Peter Petrassi, 49, a Subway Conductor who had been working in an operations office in Long Island City, and Oliver Cyrus, 61, a Bus Driver at the Manhattanville Depot in West Harlem, died on Thursday (March 26th).
Both had worked for the Metropolitan Transportation Authority (MTA) for 21 years.
Brooklyn Alternative High School Principal Dez-Ann Romain, 36, died on Monday, March 23rd.
“We have lost a second Union Brother to the Coronavirus,” TWU Local 100 President Tony Utano said in a message to Members after Cyrus’s death.
Local 100 Vice President Richard Davis described the Guyanese Immigrant as “a quiet, humble man.” “He was well liked by all his Co-Workers,” Davis said. “The Workers at Manhattanville are all very upset. There’s a somber mood at the depot.”
Romain, an Immigrant from Trinidad, had headed Brooklyn Democracy Academy in Brownsville, a transfer school for students who had had problems in traditional high schools.
“Words cannot express what the passing of Principal Dez-Ann Romain means to our city’s school leaders,” Council of School Supervisors and Administrators President Mark Cannizzaro said. “She represented the very best of our city and its public schools - an inspiring, compassionate professional who worked tirelessly to provide all children with opportunity. She saved lives.”
On Friday (March 27th), the city Department of Transportation announced that Irene Weiss, a Community Assistant in the Parking Meter Collections Department, had died the day before at Jamaica Hospital Medical Center in Queens.
She had worked for the agency for 21 years.
“Ms. Weiss was a treasured employee and beloved colleague, known for her warmth, kindness and her true professionalism in helping to maintain the efficiency and integrity of the City’s meter collections operation,” the department wrote. “DOT joins all New Yorkers in wishing our sincerest condolences to the family of our colleague and friend, Irene Weiss, who served her City with such dedication.”

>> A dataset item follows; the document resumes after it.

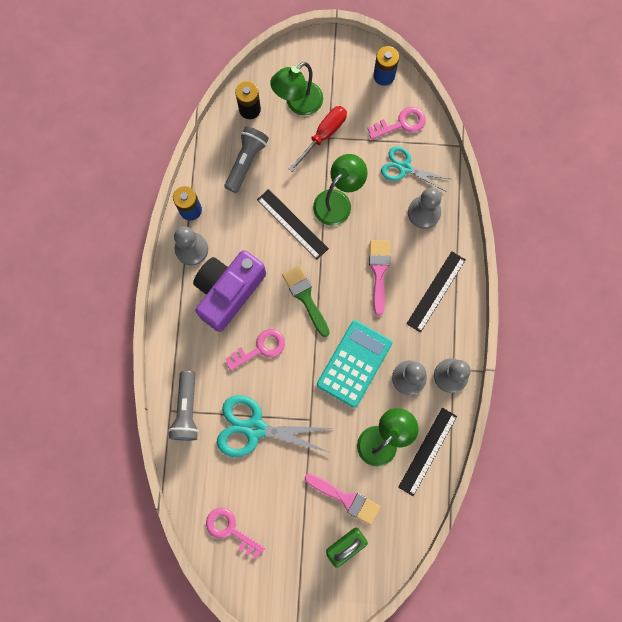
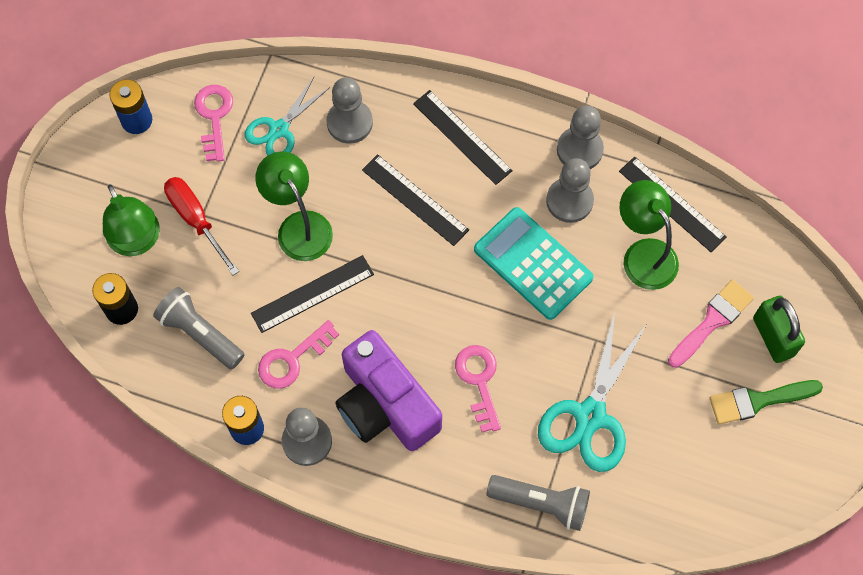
camera: 75 degrees left, 10 degrees down
(230, 530) = (723, 483): pink key -> pink key (292, 359)
(305, 297) = (423, 303): green brush -> green brush (758, 401)
(379, 272) = (415, 200): pink brush -> black ruler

Their deaths came in a week where the number of reported coronavirus cases in the city more than tripled, from 8,115 on Saturday, March 21st to 27,573 as of 8:30 a.m. on Friday, March 27th, according to city Department of Health figures.
Slightly more than half of them were under the age of 50, and 56% were men.
Almost 10,000 new cases had been reported in the previous three days, although their number declined from a peak of 4,414 on Mar. 24-25 to 2,461 on Mar. 26-27.
There were 366 confirmed deaths as of March 27th, three-fourths people 65 or older, 59% male, and 16 among adults under 45.
As of 5 p.m. on March 26th, 4,720 people had been hospitalized in the city.